Robertson Colin, Yee Lauren
Department of Geography & Environmental Studies, Wilfrid Laurier University, 75 University Ave West, Waterloo, ON, N2L 3C5, Canada.
PLoS One. 2016 Nov 23;11(11):e0165688. doi: 10.1371/journal.pone.0165688. eCollection 2016.
The use of Internet-based sources of information for health surveillance applications has increased in recent years, as a greater share of social and media activity happens through online channels. The potential surveillance value in online sources of information about emergent health events include early warning, situational awareness, risk perception and evaluation of health messaging among others. The challenge in harnessing these sources of data is the vast number of potential sources to monitor and developing the tools to translate dynamic unstructured content into actionable information. In this paper we investigated the use of one social media outlet, Twitter, for surveillance of avian influenza risk in North America. We collected AI-related messages over a five-month period and compared these to official surveillance records of AI outbreaks. A fully automated data extraction and analysis pipeline was developed to acquire, structure, and analyze social media messages in an online context. Two methods of outbreak detection; a static threshold and a cumulative-sum dynamic threshold; based on a time series model of normal activity were evaluated for their ability to discern important time periods of AI-related messaging and media activity. Our findings show that peaks in activity were related to real-world events, with outbreaks in Nigeria, France and the USA receiving the most attention while those in China were less evident in the social media data. Topic models found themes related to specific AI events for the dynamic threshold method, while many for the static method were ambiguous. Further analyses of these data might focus on quantifying the bias in coverage and relation between outbreak characteristics and detectability in social media data. Finally, while the analyses here focused on broad themes and trends, there is likely additional value in developing methods for identifying low-frequency messages, operationalizing this methodology into a comprehensive system for visualizing patterns extracted from the Internet, and integrating these data with other sources of information such as wildlife, environment, and agricultural data.
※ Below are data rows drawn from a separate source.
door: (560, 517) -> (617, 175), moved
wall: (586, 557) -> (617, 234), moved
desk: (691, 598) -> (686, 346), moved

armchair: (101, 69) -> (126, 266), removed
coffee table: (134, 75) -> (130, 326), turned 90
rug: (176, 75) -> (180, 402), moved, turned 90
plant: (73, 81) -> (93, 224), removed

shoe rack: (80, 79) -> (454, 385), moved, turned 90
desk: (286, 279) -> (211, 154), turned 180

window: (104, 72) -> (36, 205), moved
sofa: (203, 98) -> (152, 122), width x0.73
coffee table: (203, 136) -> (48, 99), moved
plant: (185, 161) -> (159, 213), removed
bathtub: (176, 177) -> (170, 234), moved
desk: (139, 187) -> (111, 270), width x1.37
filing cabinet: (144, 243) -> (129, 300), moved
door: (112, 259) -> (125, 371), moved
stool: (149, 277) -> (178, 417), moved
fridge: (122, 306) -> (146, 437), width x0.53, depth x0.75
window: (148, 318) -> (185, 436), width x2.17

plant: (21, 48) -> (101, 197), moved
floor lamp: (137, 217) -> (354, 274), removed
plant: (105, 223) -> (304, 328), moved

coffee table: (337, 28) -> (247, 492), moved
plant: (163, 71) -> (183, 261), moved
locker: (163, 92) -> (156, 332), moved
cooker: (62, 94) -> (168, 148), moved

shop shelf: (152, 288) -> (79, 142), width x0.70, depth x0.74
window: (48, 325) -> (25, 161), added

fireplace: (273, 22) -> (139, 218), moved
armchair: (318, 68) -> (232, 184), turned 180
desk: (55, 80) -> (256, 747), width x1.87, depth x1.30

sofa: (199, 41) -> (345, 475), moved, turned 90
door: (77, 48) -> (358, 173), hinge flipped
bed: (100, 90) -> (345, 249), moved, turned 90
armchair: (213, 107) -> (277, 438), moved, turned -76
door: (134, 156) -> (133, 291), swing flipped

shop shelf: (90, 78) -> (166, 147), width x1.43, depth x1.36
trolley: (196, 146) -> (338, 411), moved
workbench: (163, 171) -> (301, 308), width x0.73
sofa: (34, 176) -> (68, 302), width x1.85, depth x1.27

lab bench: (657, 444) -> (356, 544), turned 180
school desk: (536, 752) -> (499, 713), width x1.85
近年来,随着越来越多的社交和媒体活动通过在线渠道进行,基于互联网的信息源在健康监测应用中的使用有所增加。在线信息源对于突发健康事件的潜在监测价值包括早期预警、态势感知、风险认知以及对健康信息的评估等。利用这些数据来源面临的挑战在于需要监测的潜在来源数量众多,以及开发将动态非结构化内容转化为可操作信息的工具。在本文中,我们研究了利用社交媒体平台推特来监测北美地区禽流感风险的情况。我们在五个月的时间里收集了与禽流感相关的信息,并将其与禽流感疫情的官方监测记录进行了比较。我们开发了一个全自动的数据提取和分析流程,以便在在线环境中获取、整理和分析社交媒体信息。我们评估了两种基于正常活动时间序列模型的疫情检测方法;一种是静态阈值法,另一种是累积和动态阈值法,以确定它们辨别禽流感相关信息和媒体活动重要时间段的能力。我们的研究结果表明,活动高峰与现实世界的事件相关,尼日利亚、法国和美国的疫情受到了最多关注,而中国的疫情在社交媒体数据中则不太明显。主题模型发现,动态阈值法能找到与特定禽流感事件相关的主题,而静态阈值法的许多主题则不明确。对这些数据的进一步分析可能会集中在量化覆盖范围的偏差以及疫情特征与社交媒体数据中可检测性之间的关系上。最后,虽然这里的分析集中在宽泛的主题和趋势上,但开发识别低频信息的方法、将这种方法应用到一个全面的系统中以可视化从互联网提取的模式,并将这些数据与野生动物、环境和农业数据等其他信息来源整合起来,可能会有额外的价值。